All twelve studies reviewed in the paper showed that a single bout of moderate exercise, lasting for as little as five minutes, was sufficient to reduce cravings for a cigarette. Exercise, such as a brisk walk, also reduced withdrawal symptoms, including stress, anxiety and poor concentration. The lead author, Dr Adrian Taylor of the University of Exeter's School of Sport and Health Sciences said: “If a drug revealed the same effects it would immediately be marketed as a valuable aid to help people quit smoking or cut down.”

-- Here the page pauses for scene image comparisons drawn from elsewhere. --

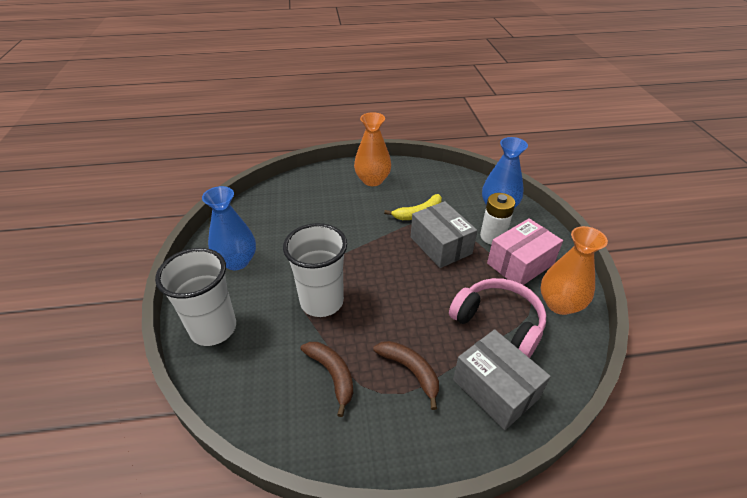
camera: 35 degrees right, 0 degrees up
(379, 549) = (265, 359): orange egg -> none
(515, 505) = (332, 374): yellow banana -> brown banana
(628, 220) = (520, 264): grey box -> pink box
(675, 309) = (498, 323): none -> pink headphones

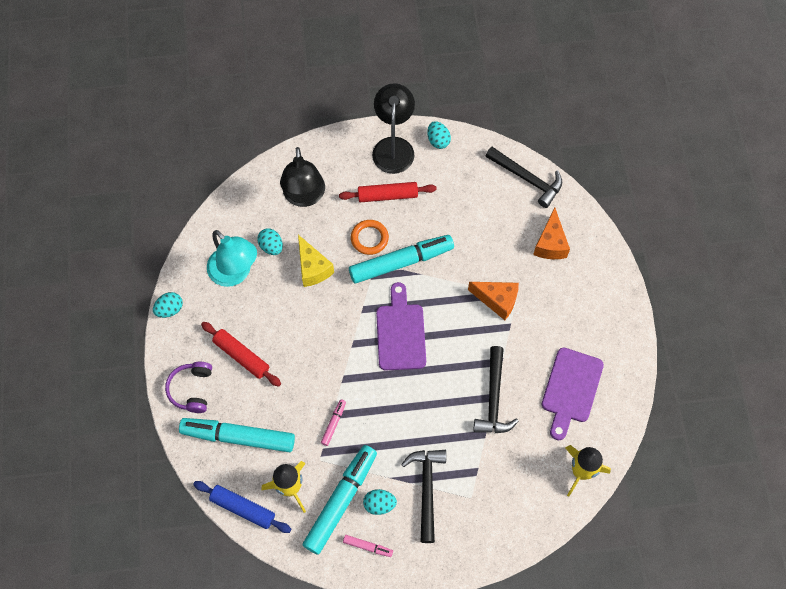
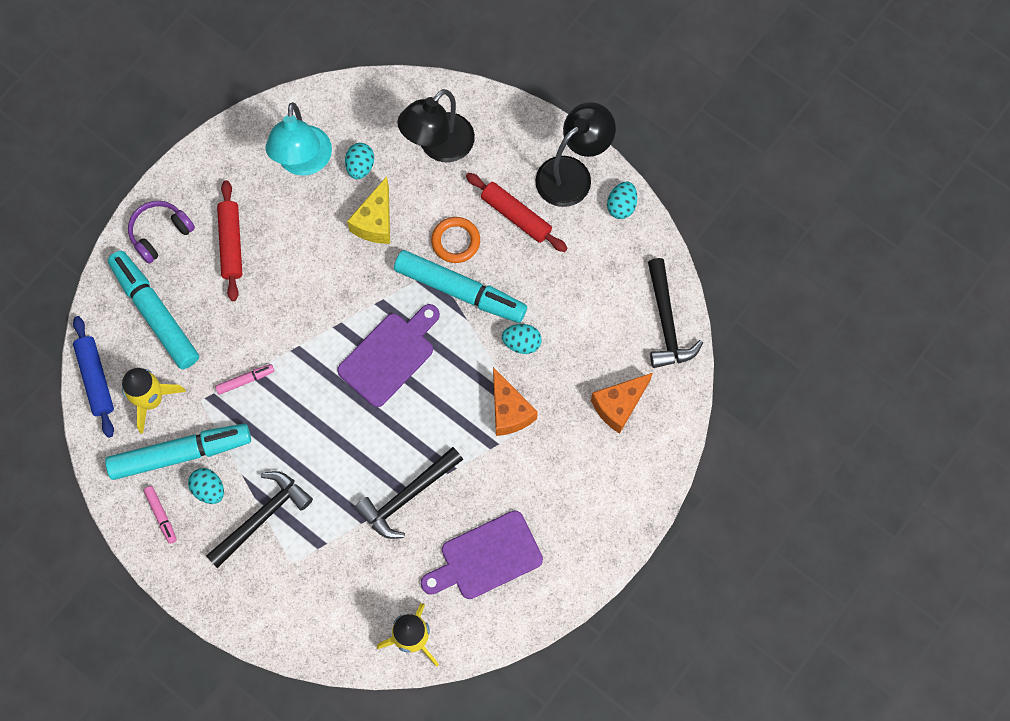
camera: 45 degrees right, 5 degrees up
(170, 309) = (215, 143): turquoise egg -> turquoise egg (521, 343)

At the UK National No Smoking Day, one in three smokers – about 4million people – are expected to take steps towards giving up, with about 85,000 quitting for good. “People who struggle to give up smoking could make things much easier for themselves by taking just moderate exercise,” said Dr Adrian Taylor. “Not only may it help prevent weight gain but it will also help control the cravings and withdrawal symptoms that often lead to relapse.”
Dr Taylor and his team at the University of Exeter are conducting ongoing research with brain imaging. They hope to find out how exercise affects the mood centres of the brain, which in turn reduces the appetite for a cigarette. They are also seeking to build exercise advice into existing NHS smoking cessation clinics in a nationally funded project called “Walk-2-Quit”.